• Your objective: In the records below, which lines include "Example"? Copy them.

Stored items

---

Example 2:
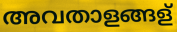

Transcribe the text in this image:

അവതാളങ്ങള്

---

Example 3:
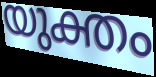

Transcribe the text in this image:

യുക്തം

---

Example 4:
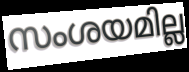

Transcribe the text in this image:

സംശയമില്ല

---

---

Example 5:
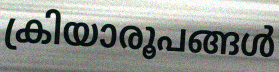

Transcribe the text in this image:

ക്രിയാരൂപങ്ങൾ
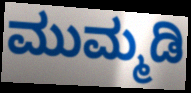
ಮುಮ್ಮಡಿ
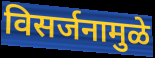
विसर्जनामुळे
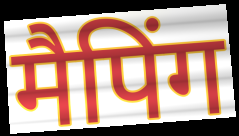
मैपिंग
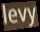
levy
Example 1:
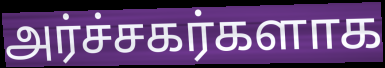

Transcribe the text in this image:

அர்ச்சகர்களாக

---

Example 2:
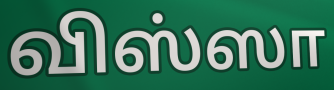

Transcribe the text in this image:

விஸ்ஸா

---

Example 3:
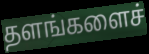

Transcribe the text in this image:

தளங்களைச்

• Exercise answer:
Example 2:
Example 3:
Example 4:
Example 5:
Example 1:
Example 2:
Example 3:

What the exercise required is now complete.